To answer these questions, Tervo, now a research coordinator in Harvard’s government department, looked at how strong conservative organizational networks linked grass-roots activists, like members of the Tea Party that emerged in 2009 in opposition to Barack Obama’s presidency, with elite right-wing institutions like the Koch brothers-backed Americans for Prosperity-North Carolina (AFP-NC). These connections, she writes, “helped them jointly fashion a policy pipeline that capitalizes on each organization’s unique strengths.” For example, she continues:

If the Locke Foundation produces a new report on wasteful government spending, AFP-NC holds a rally about this issue at the General Assembly and encourages activists to contact lawmakers in support of a bill that reduces spending. In turn, Civitas sponsors a poll surveying the attitudes of North Carolinians about “wasteful government spending,” holds a Raleigh luncheon where lawmakers are invited to learn the results, and proceeds to attack Democrat-enacted legislation for embodying such spending.

Conservative political activism in North Carolina has had the seemingly paradoxical effect of energizing participation in democracy while producing policies that are unpopular with most residents. “It’s very easy to assume that whatever’s most popular is going to happen or be protected or be passed into law, but that’s not actually how American politics works and American democracy works,” she says. “If you are an organized, active minority, you’re going to be able to have sway in ways that maybe a disorganized general majority will not....An interesting opportunity for all of us is to think about how those forces are in tension, and maybe think more critically about what structures would look like that are enhancing of a little-D democratic system and would better represent the voices of a lot of people.”
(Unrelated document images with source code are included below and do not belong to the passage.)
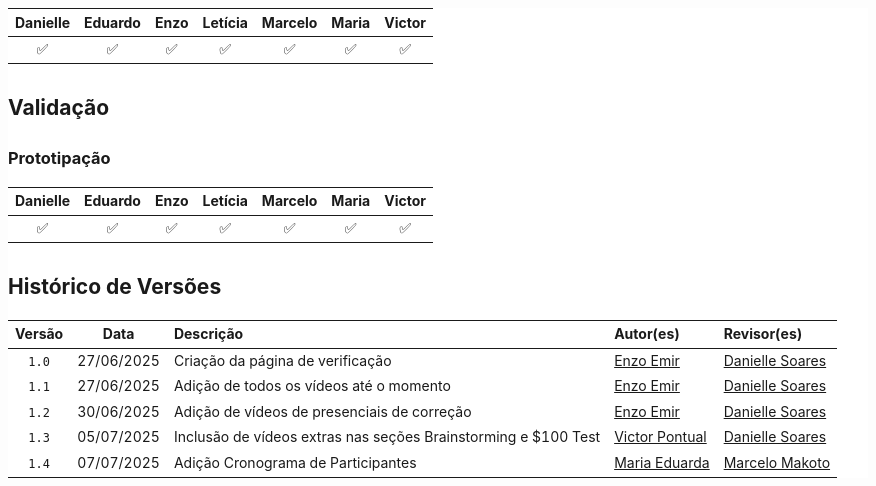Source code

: | Danielle | Eduardo | Enzo | Letícia | Marcelo | Maria | Victor |
| :-: | :-: | :-: | :-: | :-: | :-: | :-: |
| ✅  | ✅ | ✅ | ✅ | ✅ | ✅  | ✅ |

<p align="center">
  <iframe width="560" height="315" src="https://www.youtube.com/embed/eEOLVMj95DE" title="YouTube video player" frameborder="0" allow="accelerometer; autoplay; clipboard-write; encrypted-media; gyroscope; picture-in-picture; web-share" referrerpolicy="strict-origin-when-cross-origin" allowfullscreen></iframe>
</p>

<p style="text-align: center">
  <iframe width="560" height="315" src="https://www.youtube.com/embed/6RrwddCuJdU?si=LqQ4cmGbbc1WM4Nd" title="YouTube video player" frameborder="0" allow="accelerometer; autoplay; clipboard-write; encrypted-media; gyroscope; picture-in-picture; web-share" referrerpolicy="strict-origin-when-cross-origin" allowfullscreen></iframe>
</p>

## Validação

### Prototipação

| Danielle | Eduardo | Enzo | Letícia | Marcelo | Maria | Victor |
| :-: | :-: | :-: | :-: | :-: | :-: | :-: |
| ✅  | ✅ | ✅ | ✅ | ✅ | ✅  | ✅ |

<p style="text-align: center">
<iframe width="560" height="315" src="https://www.youtube.com/embed/LJzLOc-1_kI" title="YouTube video player" frameborder="0" allow="accelerometer; autoplay; clipboard-write; encrypted-media; gyroscope; picture-in-picture; web-share" referrerpolicy="strict-origin-when-cross-origin" allowfullscreen></iframe>
</p>

<p style="text-align: center">
<iframe width="560" height="315" src="https://www.youtube.com/embed/5lZo_C-MUcE" title="YouTube video player" frameborder="0" allow="accelerometer; autoplay; clipboard-write; encrypted-media; gyroscope; picture-in-picture; web-share" referrerpolicy="strict-origin-when-cross-origin" allowfullscreen></iframe>
</p>



## Histórico de Versões

| Versão | Data       | Descrição                         | Autor(es)    | Revisor(es)  |
|:-----: | :--------: | :------------------------------- | :---------- | :---------- |
| `1.0`    | 27/06/2025 | Criação da página de verificação | [Enzo Emir](https://github.com/EnzoEmir)   | [Danielle Soares](https://github.com/danielle-soaress) |
| `1.1`    | 27/06/2025 | Adição de todos os vídeos até o momento | [Enzo Emir](https://github.com/EnzoEmir)   | [Danielle Soares](https://github.com/danielle-soaress) |
| `1.2`    | 30/06/2025 | Adição de vídeos de presenciais de correção | [Enzo Emir](https://github.com/EnzoEmir)   | [Danielle Soares](https://github.com/danielle-soaress) |
| `1.3`    | 05/07/2025 | Inclusão de vídeos extras nas seções Brainstorming e $100 Test | [Victor Pontual](https://github.com/VictorPontual) | [Danielle Soares](https://github.com/danielle-soaress) |
| `1.4`    | 07/07/2025 | Adição Cronograma de Participantes | [Maria Eduarda](https://github.com/dudaa28)   | [Marcelo Makoto](https://github.com/MM4k) |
Caffrey’s chapter, “From Obama Victories to a GOP Edge in Florida,” tells a story about that state that is in some ways similar to Tervo’s on North Carolina. After candidate Obama’s field organizing across Florida in 2008 and 2012 demonstrated the potential of grass-roots campaigning, she writes, “Florida Republicans have become the ‘Obama-ites’ in their campaign strategy...they have literally read the Obama organizing textbook and implemented a systemic strategy that invests in sustained grass-roots organizing. In the same period, Florida Democrats have allowed their own grass-roots organizing system to fall into disarray.” Accordingly, Florida resisted the blue wave that swept much of the country at 2018’s midterm elections, despite some pockets of effective Democratic organizing. (Caffrey now works for former Florida gubernatorial candidate Andrew Gillum’s organization, Forward Florida Action, which aims to build progressive organizing infrastructure there.)

The research throughout Upending American Politics strives to be objective and nonpartisan, but Skocpol and Tervo are also clear about what they see as the stakes of this year’s presidential election. “Will American voters in 2020 and beyond reconfirm the Trump-GOP’s fusion of white ethnic defensiveness with ultra-free-market governance?” they ask in conclusion. “Or will they repudiate that synthesis and redirect the country toward a future where governments at all levels further social inclusion and greater economic equality?” The answer, the book suggests, depends on how proficient progressives are at organizing.